Occupy: le retour des romantiques


On fête cette semaine le premier anniversaire d’Occupy Wall Street. Le mouvement, qui visait à dénoncer les abus du capitalisme financier, s’inscrivait dans la lignée du mouvement espagnol des Indignados de mai 2011, lui même influencé par le Printemps arabe.

Cet automne d’éveil, amorcé à New York, devait rapidement s’étendre à plus de 900 villes dans le monde dès les premiers jours d’octobre, avec des manifestations monstres de plusieurs centaines de milliers de personnes, comme à Rome ou à Madrid.

À Montréal, c’est à la mi-octobre que le mouvement s’installe au Square Victoria,  renommé pour l’occasion la Place du Peuple, sous le regard ahuri des trentenaires dorés et encravatés du quartier des affaires, avec des souliers un peu pointus. Câlins, Yoga, dessin, couture et bavardages, on sourit quand on passe là, entre la tour de la Bourse et le Centre du Commerce Mondial.

Du camp des crottés émergent mille revendications, le campeur hirsute est difficile à cerner. Contre les inégalités sociales, pour le développement durable, contre les répressions policières, pour la sauvegarde de la planète, contre la finance vorace, pour la paix au Vietnam…

Vaincus fin novembre par l’hiver et l’incompréhension, les scouts ont décampé, aidés dans leur démontage par le coup de main généreux et solidaire du SPVM.

En dépit de l’ampleur du phénomène et de soutiens significatifs et inattendus (les prix Nobel d’économie Stiglitz et Krugman, Ahmed Maher, des parlementaires démocrates américains, Michael Moore, Ron Paul, Chomsky, le milliardaire Soros…), nombre d’observateurs se sont entendus sur le flou du mouvement, et particulièrement sur le flou de ses revendications. D’aucuns d’ailleurs considèrent Occupy comme une aspiration romantique aujourd’hui morte et enterrée.

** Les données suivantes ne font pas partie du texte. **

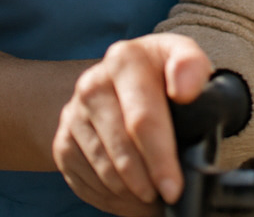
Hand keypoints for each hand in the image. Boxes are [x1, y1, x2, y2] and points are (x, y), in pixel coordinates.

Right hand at [53, 33, 213, 214]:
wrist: (122, 79)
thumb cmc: (161, 74)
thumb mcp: (182, 57)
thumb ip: (191, 66)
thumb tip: (184, 90)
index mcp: (124, 60)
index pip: (142, 118)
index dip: (160, 158)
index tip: (174, 187)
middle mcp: (92, 84)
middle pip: (121, 148)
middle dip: (147, 181)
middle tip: (168, 197)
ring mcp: (73, 114)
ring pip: (103, 169)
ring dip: (130, 192)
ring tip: (153, 195)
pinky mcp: (62, 141)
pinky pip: (85, 180)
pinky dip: (111, 196)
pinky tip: (130, 193)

C’est vrai que les doléances étaient confuses (quand il y en avait) et que si on en devinait l’intention, on devinait mal à qui étaient adressés tous ces messages, lancés au ciel avec enthousiasme. Et pour cause… Quand le méchant est premier ministre, qu’on connait son visage, qu’on sait où il habite, et qu’il prend une décision injuste, c’est simple: on s’en va lui parler. Ça prend un printemps s’il le faut, ça pique les yeux, ça fait mal aux côtes, mais on finit par se faire entendre et on le renvoie à ses pantoufles.

Mais le système? C’est qui le système? Quel est son visage? Où habite-t-il? C’est qui le con qui augmente le prix de l’essence? C’est qui le voleur qui pille le sous-sol en Amérique du Sud? C’est qui le criminel qui spécule sur le blé ou le riz et qui fait crever un enfant de moins de dix ans toutes les cinq secondes? C’est flou Occupy? Évidemment, comment pourrait-il en être autrement? C’est flou contre flou, Anonymous contre Anonymous.

L’indignation qui s’est manifestée en 2011 n’est pas une aspiration romantique. C’est un pouls. Le pouls d’une humanité qui sent que la course folle au profit est un non-sens, qu’elle n’est pas source de bonheur, qu’elle assassine air, arbres et enfants, et finalement qu’elle ne profitera bientôt plus à personne.

À quoi sert Occupy? À nous maintenir en éveil et attentif. À nous inviter à écouter ce pouls-là battre, le pouls de notre existence collective.

Floue l’indignation? De moins en moins je crois. La folie de notre système est de plus en plus admise, et la nécessité d’une prise de conscience collective s’installe doucement dans nos esprits. La décroissance n’est plus une utopie chevelue, elle est entrée dans les universités, et les experts économiques la considèrent avec plus d’attention que jamais. Non pas par romantisme, mais par nécessité. Et il est raisonnable de penser que le mouvement mondial des Indignés a permis cet éveil là, comme il est raisonnable de penser que le printemps québécois y a pris ses sources de vigueur.

Le 13 octobre prochain, le mouvement Occupy sera célébré dans le cadre d’une journée mondiale des Indignés, et semble-t-il qu’on y tapera de la casserole sur tous les continents. Et les nantis et satisfaits ricaneront à nouveau, comblés de leurs certitudes.

D’ici là, on regardera les millions se chicaner avec les milliards, aux alentours du Centre Bell, un petit sourire aux lèvres, nous aussi.